Part of the form’s purpose is to gather data in order to analyze hate crimes and uncover any trends. This information will then be used to address such instances through programming, school-wide education, general meetings, and developing preventative measures.
“I think our reporting form is one of the best in the business,” DeCapua said. “We took all summer evaluating the best practices of other institutions and then got all the feedback of our students.”
This comes at a time when it is not so much isolated, egregious acts needing to be tackled, but rather more frequent micro-aggressions that have previously gone unaddressed, Minieri said. He added that last year a large number of AHANA students and members of the GLBTQ community raised concerns about the hurtful messages being put out on platforms such as Yik Yak, as well as surrounding the language used on campus. There were also complaints about the lack of outlets where these could be addressed.
“It’s all about collecting data on things we already know happen on BC’s campus,” Minieri said. “We know that people say, ‘That’s so gay,’ or the f-word, or the n-word, so this is the way for any student to report when those things happen.”
Students can submit screenshots or pictures of specific messages or posts they find biased. They can also detail times and places where acts occurred and have the freedom to write as much or as little as they feel necessary.

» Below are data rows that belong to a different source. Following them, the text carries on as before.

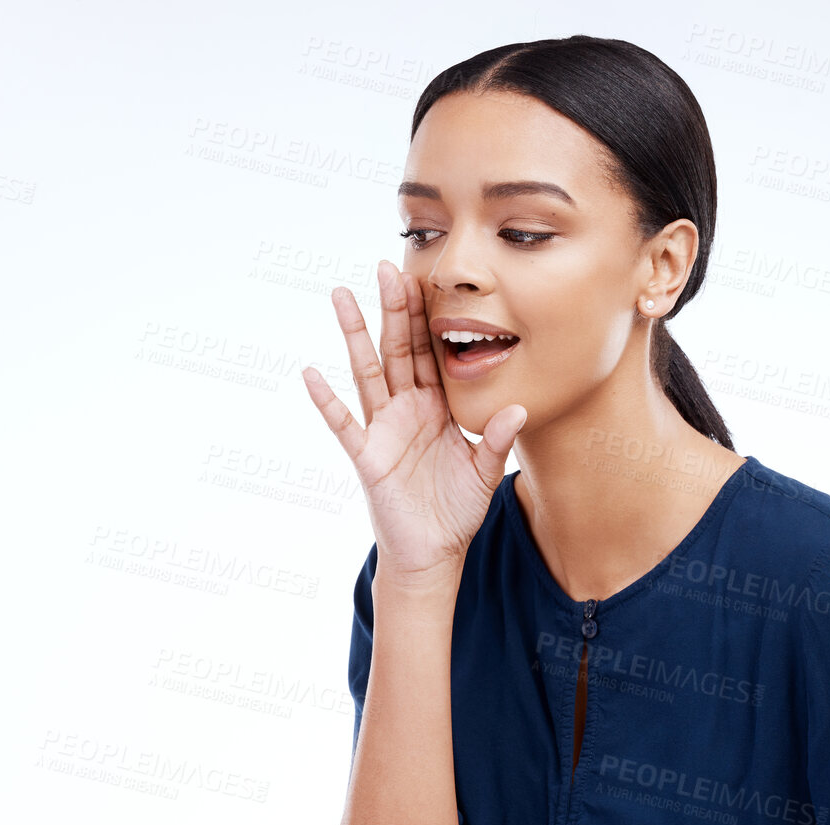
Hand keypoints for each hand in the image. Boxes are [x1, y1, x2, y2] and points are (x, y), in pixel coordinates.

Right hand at [301, 260, 526, 583]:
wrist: (433, 553)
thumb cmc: (455, 511)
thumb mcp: (485, 471)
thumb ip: (499, 439)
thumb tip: (518, 408)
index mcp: (436, 407)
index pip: (431, 352)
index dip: (427, 317)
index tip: (423, 277)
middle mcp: (407, 410)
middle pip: (398, 349)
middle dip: (393, 309)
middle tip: (386, 267)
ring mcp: (383, 429)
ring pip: (367, 371)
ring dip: (354, 334)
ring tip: (341, 295)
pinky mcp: (367, 456)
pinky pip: (344, 424)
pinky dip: (326, 399)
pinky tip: (312, 373)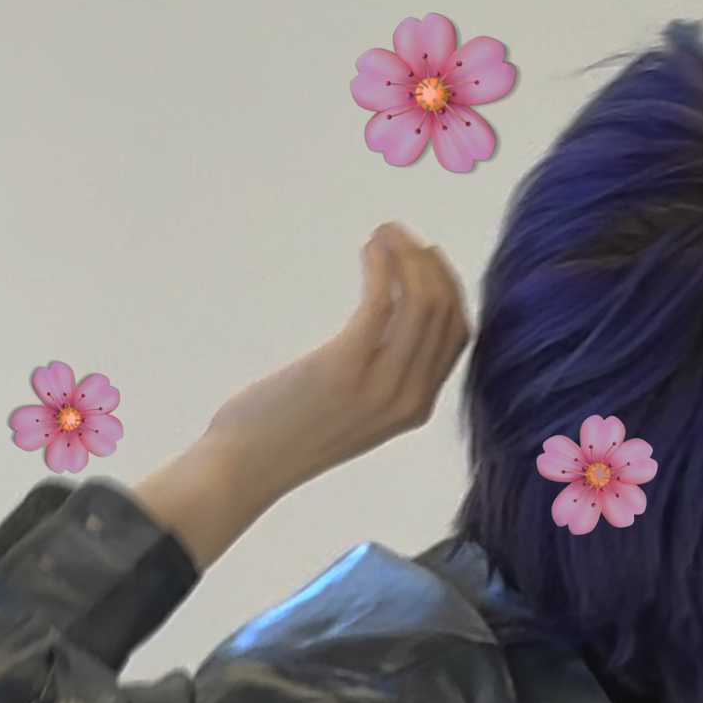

The BIRT will offer those who choose not to submit the form anonymously the option of being contacted and it will respect those who do not wish to further proceed with or relive the incident.
For those who would like to be contacted, however, the team can offer resources and guidance through the process, as well as analyzing if a conduct or criminal process is appropriate to pursue.
“You can meet with someone on the Bias [Incident] Response Team, or there’s actually a line where you can call for what you think should happen next, or what you would like to see happen next,” Minieri said.
Now that the system is in place, the team is working to tell students about the new tools available and the support offered. The BIRT has met with all of the RAs on campus and began its initiative by distributing flyers at the Student Involvement Fair.
The team wants to raise awareness among students and make them feel comfortable reporting incidents. In this process, it is working on creating a link on the Agora Portal for students to have easier access to the Google form. The board is beginning to meet regularly to outline the roles of each member in the hopes of making the Bias Incident Response Team effective.
“The biggest outcome is that it becomes normalized by students, that they know it exists, they know how to report something, and, if something does unfortunately happen, it’s kind of a no-brainer,” DeCapua said. “They know where to go.”
Featured Image via bc.edu
Correction: This article has been updated to reflect the fact that the two graduate students involved are Kevin Gin and Mark D’Angelo.